▸ What you need to do: Only the pictures are to be omitted; everything else in the listing must be reproduced exactly.
..........
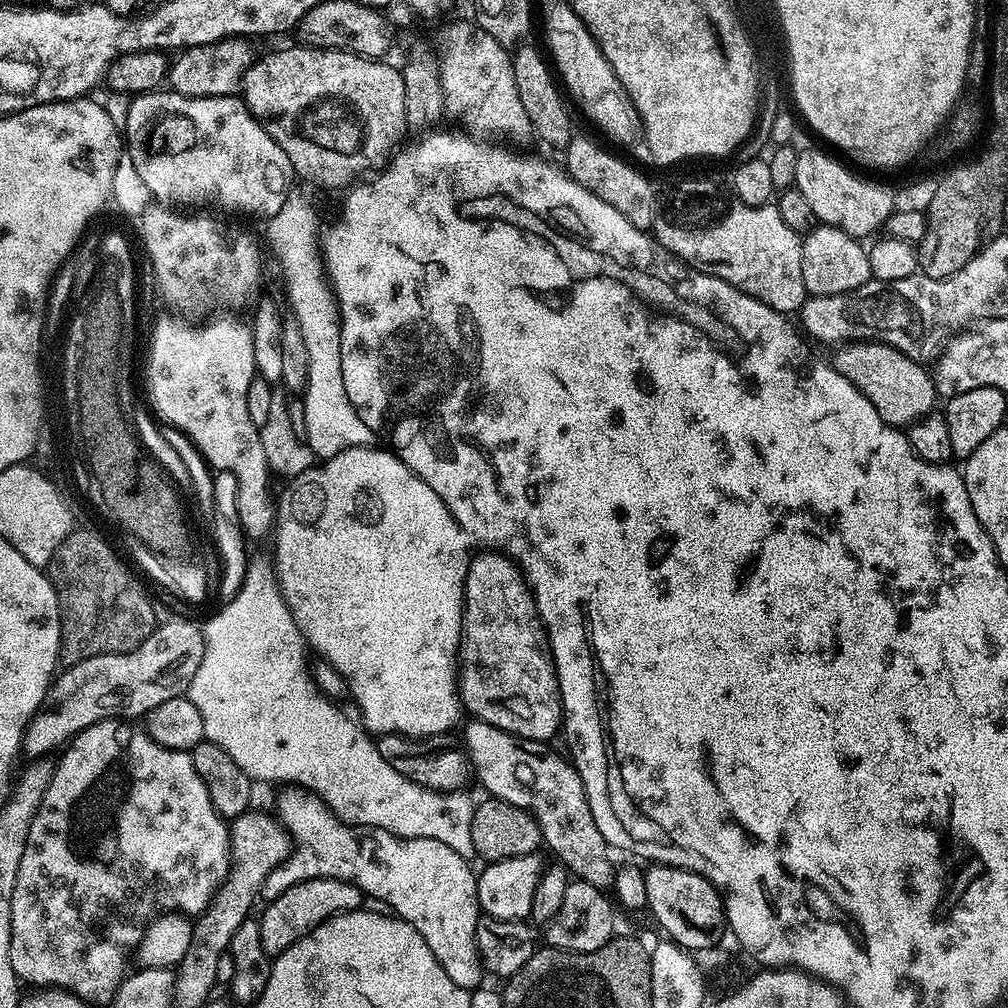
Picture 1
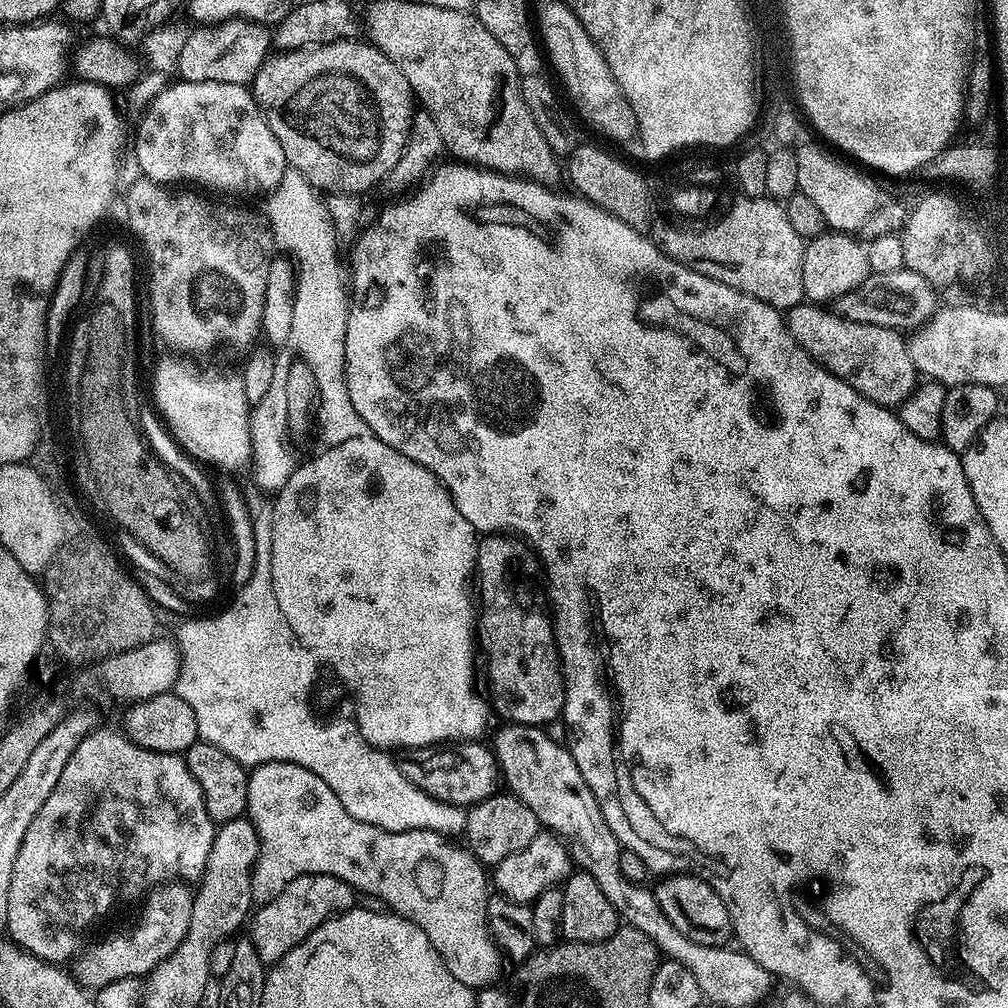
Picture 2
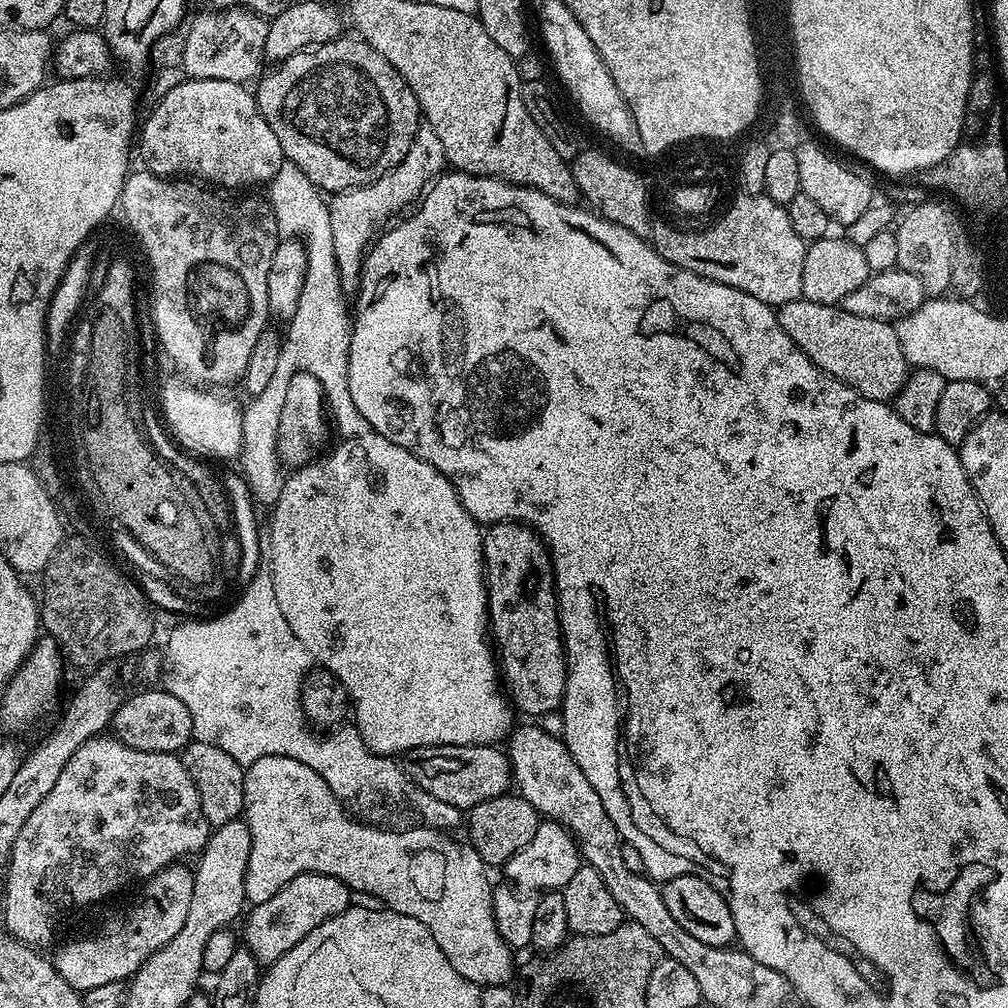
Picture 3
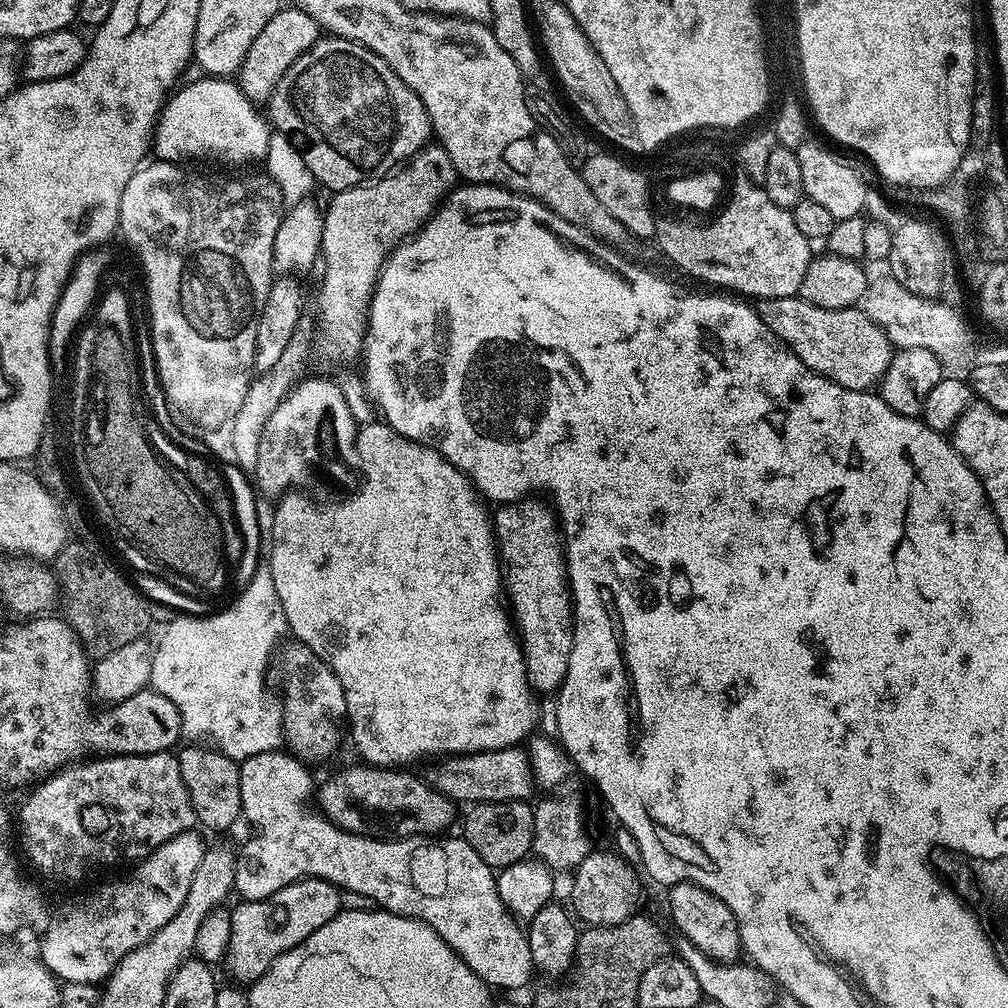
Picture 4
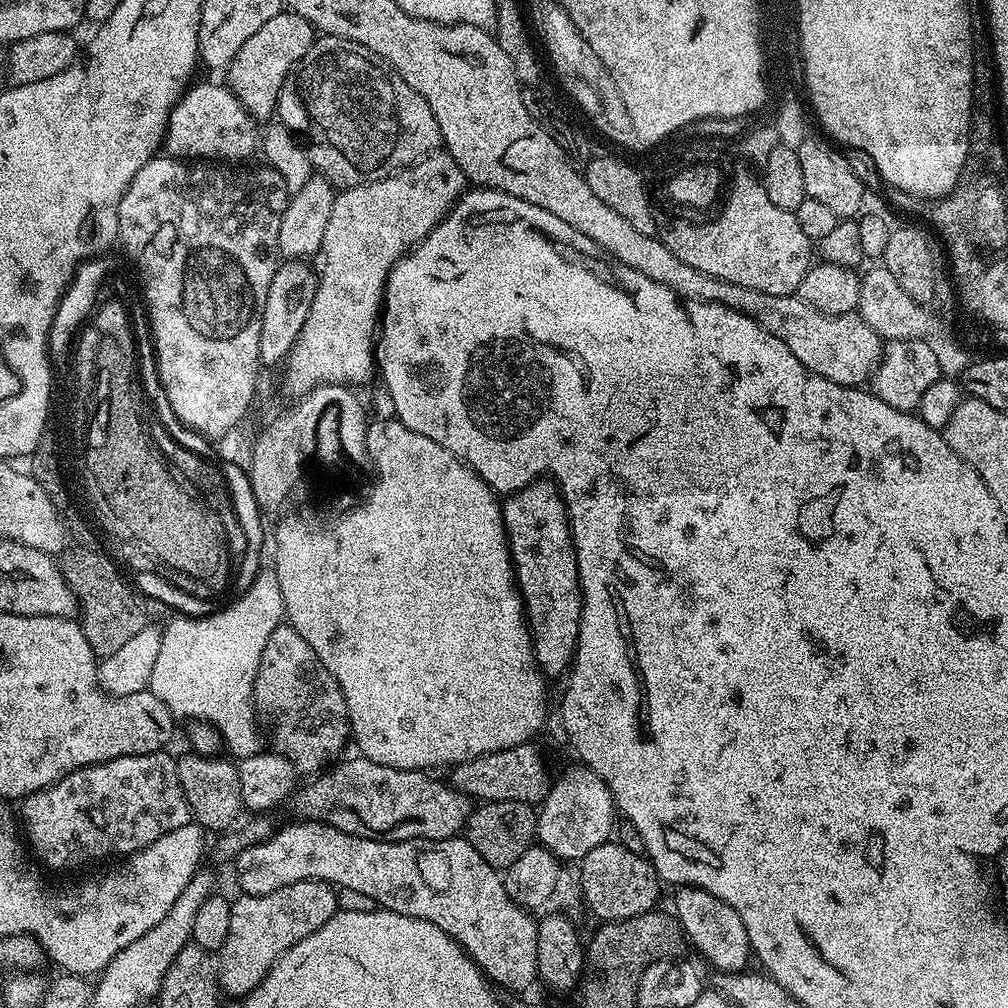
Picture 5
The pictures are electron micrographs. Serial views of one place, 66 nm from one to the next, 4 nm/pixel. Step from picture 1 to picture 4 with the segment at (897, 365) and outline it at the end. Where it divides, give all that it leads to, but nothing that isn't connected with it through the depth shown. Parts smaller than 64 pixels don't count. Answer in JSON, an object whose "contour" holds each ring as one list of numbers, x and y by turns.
..........
▸ Response area:
Picture 1
Picture 2
Picture 3
Picture 4
Picture 5
The pictures are electron micrographs. Serial views of one place, 66 nm from one to the next, 4 nm/pixel. Step from picture 1 to picture 4 with the segment at (897, 365) and outline it at the end. Where it divides, give all that it leads to, but nothing that isn't connected with it through the depth shown. Parts smaller than 64 pixels don't count. Answer in JSON, an object whose "contour" holds each ring as one list of numbers, x and y by turns.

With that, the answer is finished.